Selah Sue – Bedroom (2020)

Hors du temps. Après cinq années passées en retrait de la scène musicale dues à la naissance de ses deux enfants, Selah Sue revient avec un nouvel EP nommé “Bedroom”, tout en douceur. En effet, ce retour discret révèle une certaine forme de sérénité retrouvée, qui vous poursuivra tout au long de l’écoute de ce projet. Les cinq titres présents forment un ensemble voluptueux, semblables aux cinq doigts de la main la plus aimante qui soit.

Toutes les chansons de cet EP ont été principalement composées à la guitare, elle-même accompagnée d’effets sonores venant ajouter une forme de paix à cette ambiance envoûtante. Si vous êtes de ceux qui aiment se réveiller au son du chant des oiseaux, alors le titre d’ouverture “In a heartbeat” saura vous tirer du lit sans même que vous n’ayez eu à ouvrir les yeux. Immédiatement après, laissez-vous porter par le morceau “You”, où la chanteuse belge se livre sur sa nouvelle vie de maman, et dont le clip, déjà en ligne, met en scène son quotidien avec ses enfants.

Au final, une guitare omniprésente, une voix infiniment douce, des textes remplis d’amour, et voilà de quoi s’installer très confortablement dans la “Bedroom” de Selah Sue.

 

Klub des Loosers – La fin de l’espèce (2012)

Changement de décor, rangez les coeurs, sortez les couteaux, et rangez-les dans les coeurs. Sorti en 2012, “La fin de l’espèce” n’a rien à voir avec une quelconque prédiction maya, mais décrit une civilisation bien actuelle, et bien mal en point. Produit par DJ Detect et interprété par le rappeur Fuzati, cet album ferait presque figure d’exception dans le paysage rapologique français, pas sur son fond mais bien plus sur sa forme. Pour cause, des thèmes tels que la mort, le monde professionnel, la routine, les relations (in)humaines sont monnaie courante dans beaucoup de styles musicaux, quelle que soit l’époque. Et pourtant, complétés par des instrus entêtantes voire hypnotisantes, les textes sont crus, incendiaires, et récités avec un cynisme et une froideur inégalables.

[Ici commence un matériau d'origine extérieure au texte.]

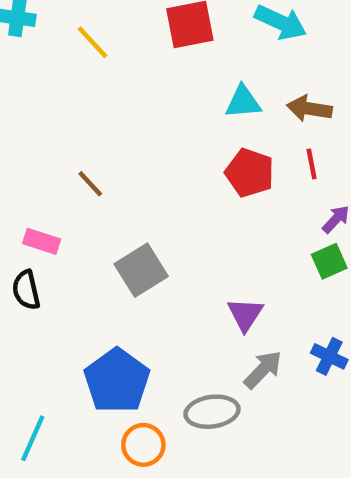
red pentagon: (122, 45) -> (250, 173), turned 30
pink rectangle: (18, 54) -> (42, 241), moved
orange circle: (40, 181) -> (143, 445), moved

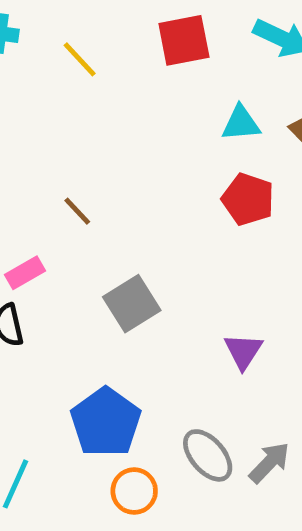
pink rectangle: (42, 241) -> (25, 273), turned -48
gray arrow: (263, 370) -> (269, 463), moved
gray ellipse: (212, 412) -> (208, 455), turned 57

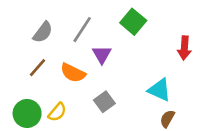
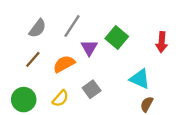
green square: (133, 22) -> (117, 38), moved
orange semicircle: (73, 73) -> (64, 64), turned 125
yellow semicircle: (57, 112) -> (60, 98), moved

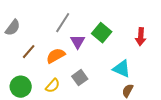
gray semicircle: (37, 28) -> (13, 28), moved

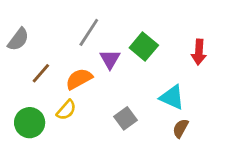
gray square: (80, 78) -> (126, 118), moved
yellow semicircle: (53, 86) -> (66, 110), moved

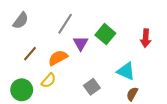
gray semicircle: (18, 39) -> (21, 21), moved

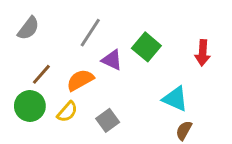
purple triangle: (81, 43) -> (112, 60), turned -35
gray square: (92, 87) -> (108, 120), moved
green circle: (22, 90) -> (30, 106), moved

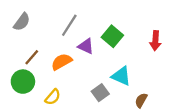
cyan triangle: (175, 99) -> (121, 76), moved
yellow semicircle: (67, 112) -> (53, 97), moved
gray square: (108, 120) -> (100, 93), moved

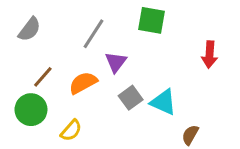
green square: (112, 36) -> (151, 20), moved, turned -30
purple triangle: (86, 46) -> (116, 62), turned 42
gray square: (100, 93) -> (131, 98), moved

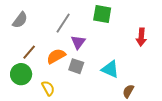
gray square: (131, 98) -> (76, 66), moved, turned -35
yellow semicircle: (71, 130) -> (48, 88), turned -70

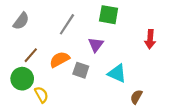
purple triangle: (78, 42) -> (96, 45), moved
yellow semicircle: (48, 88) -> (41, 95), moved

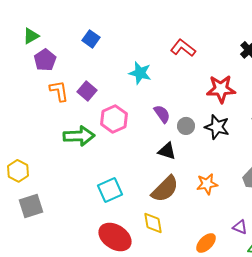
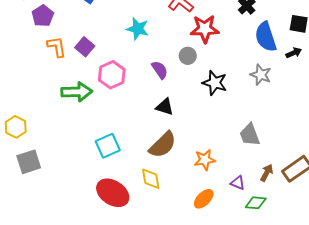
red star: (221, 89) -> (205, 29), moved
gray circle: (186, 126) -> (188, 56), moved
orange star: (207, 184) -> (205, 160), moved

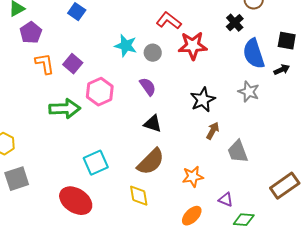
gray circle: (188, 56) -> (153, 53), moved
black star: (215, 83) -> (203, 100), turned 30
brown arrow: (267, 173) -> (213, 131), moved
red ellipse: (113, 193) -> (76, 201), moved

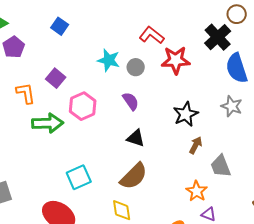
black cross: (235, 23) -> (218, 37), size x1.5
orange L-shape: (45, 64) -> (26, 93), moved
orange star: (193, 177) -> (197, 191), moved, turned -30

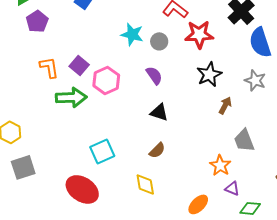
purple square: (56, 78) -> (79, 65), moved
black star: (186, 114) -> (209, 74), moved
brown arrow: (196, 145) -> (225, 105), moved
brown semicircle: (134, 176) -> (157, 150), size x0.6

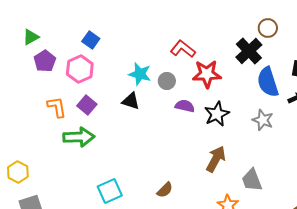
purple semicircle: (154, 75) -> (185, 106), moved, turned -42
pink hexagon: (106, 80) -> (80, 69), moved
brown arrow: (225, 105) -> (216, 159), moved, size x1.5
black triangle: (159, 112) -> (131, 101), moved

Si vous connaissiez le pessimisme de Lemony Snicket, alors vous découvrirez ici une forme de catastrophisme inébranlable. Une mort ratée, ou une seconde naissance, dès le titre “Vieille branche” vous plongera dans l’univers lugubre du Klub des Loosers. Directement suivi par “L’indien”, qui vous contera la morosité de la vie de bureau. Dans cet album, vous apprendrez à relativiser la joie d’une naissance en écoutant le morceau-titre “La fin de l’espèce”, et à vous réjouir de la difficulté des rapports humains au quotidien avec “Destin d’hymen”.

En somme, un projet impitoyable, presque cruel, où joie et bonheur en prennent pour leurs grades. Et si les trois premiers mots de cet album sont “je suis vivant”, alors sachez que vous venez d’écouter la partie la plus joviale de “La fin de l’espèce”.